• Exercise directions: Which lines in the records below contain the word "memastikan"? Collect each of those lines.

Source records:
---------------

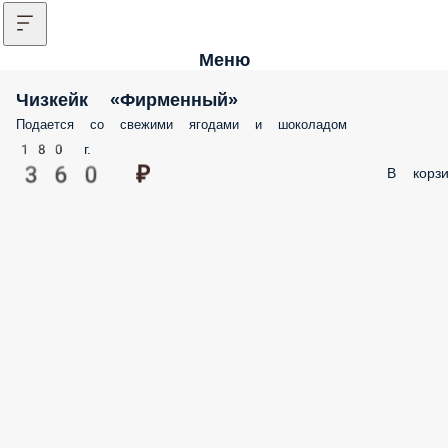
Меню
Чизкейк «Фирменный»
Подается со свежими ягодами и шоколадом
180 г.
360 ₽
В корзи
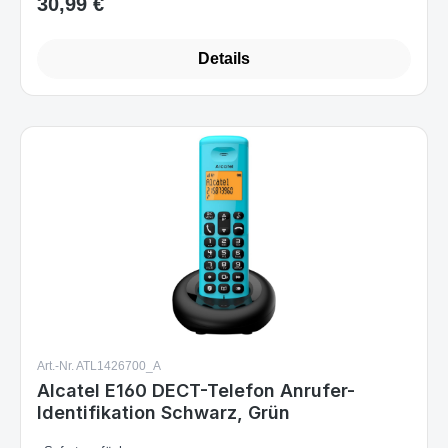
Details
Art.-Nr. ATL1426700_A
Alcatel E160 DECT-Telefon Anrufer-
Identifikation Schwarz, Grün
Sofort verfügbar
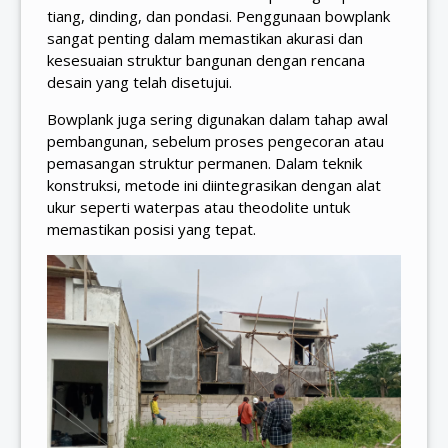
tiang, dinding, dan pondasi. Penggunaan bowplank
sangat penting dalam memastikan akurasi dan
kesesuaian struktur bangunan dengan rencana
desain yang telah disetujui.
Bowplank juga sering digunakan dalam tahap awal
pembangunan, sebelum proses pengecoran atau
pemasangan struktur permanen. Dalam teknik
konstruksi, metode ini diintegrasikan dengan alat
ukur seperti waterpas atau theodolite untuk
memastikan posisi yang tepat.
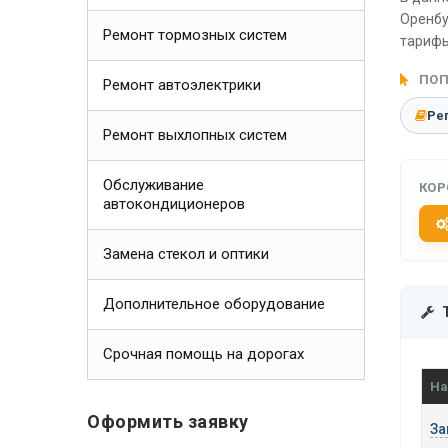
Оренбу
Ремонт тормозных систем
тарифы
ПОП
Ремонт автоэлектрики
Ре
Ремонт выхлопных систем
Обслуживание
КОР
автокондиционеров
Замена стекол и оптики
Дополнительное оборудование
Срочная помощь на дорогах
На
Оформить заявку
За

---------------

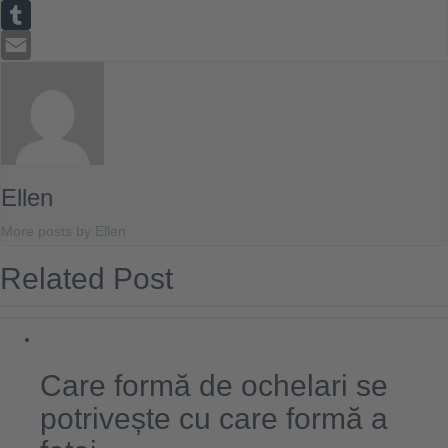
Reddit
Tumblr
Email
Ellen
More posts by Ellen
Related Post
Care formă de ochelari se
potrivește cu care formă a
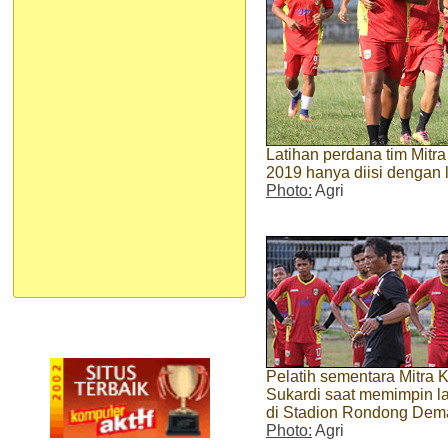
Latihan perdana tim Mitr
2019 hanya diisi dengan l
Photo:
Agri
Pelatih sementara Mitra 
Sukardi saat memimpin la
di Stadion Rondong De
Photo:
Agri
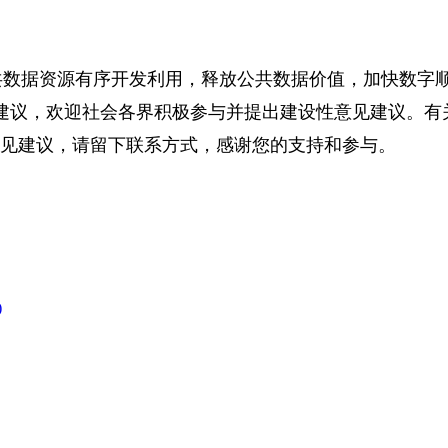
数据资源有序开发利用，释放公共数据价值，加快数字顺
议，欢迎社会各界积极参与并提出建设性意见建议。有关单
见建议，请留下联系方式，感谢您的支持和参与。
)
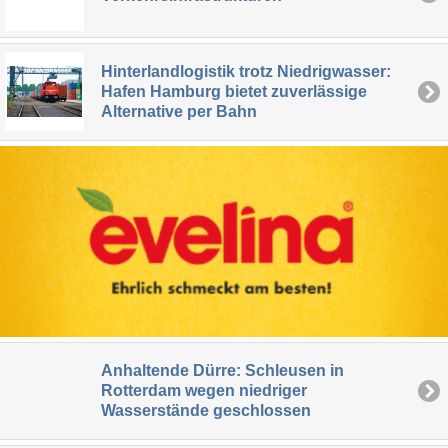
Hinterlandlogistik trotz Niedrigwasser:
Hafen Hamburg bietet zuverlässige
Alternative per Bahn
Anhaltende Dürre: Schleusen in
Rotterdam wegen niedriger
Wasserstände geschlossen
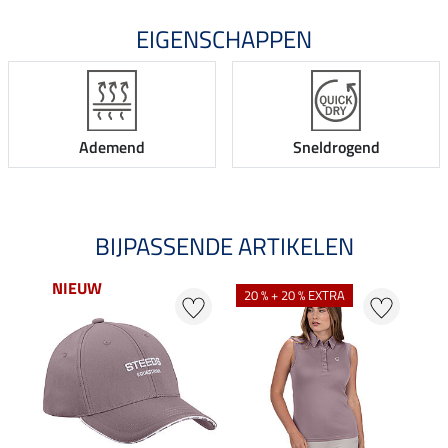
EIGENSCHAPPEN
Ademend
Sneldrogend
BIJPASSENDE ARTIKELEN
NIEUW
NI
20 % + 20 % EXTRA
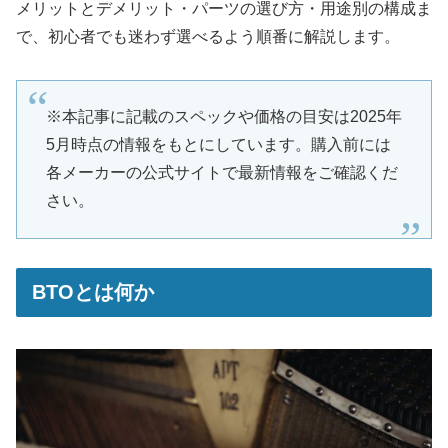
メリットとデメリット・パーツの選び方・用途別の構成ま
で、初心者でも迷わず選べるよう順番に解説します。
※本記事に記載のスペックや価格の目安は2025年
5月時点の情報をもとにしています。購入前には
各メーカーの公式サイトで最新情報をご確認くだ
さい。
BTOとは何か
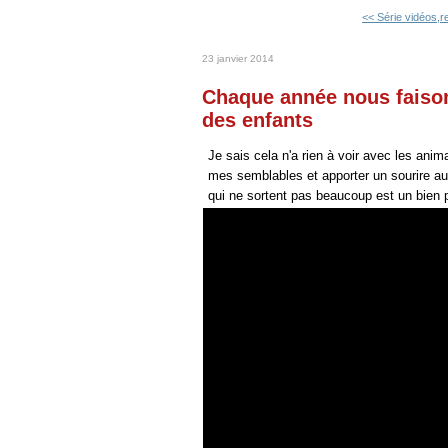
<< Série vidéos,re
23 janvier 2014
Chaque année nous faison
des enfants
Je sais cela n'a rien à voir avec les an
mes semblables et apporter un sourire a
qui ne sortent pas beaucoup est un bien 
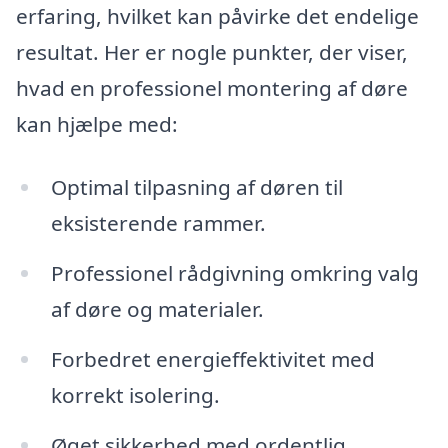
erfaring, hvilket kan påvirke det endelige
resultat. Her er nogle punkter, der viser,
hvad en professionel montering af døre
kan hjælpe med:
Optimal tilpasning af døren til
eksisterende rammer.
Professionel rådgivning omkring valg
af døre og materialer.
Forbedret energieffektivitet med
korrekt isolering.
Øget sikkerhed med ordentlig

---------------

• Written solution:
sangat penting dalam memastikan akurasi dan
memastikan posisi yang tepat.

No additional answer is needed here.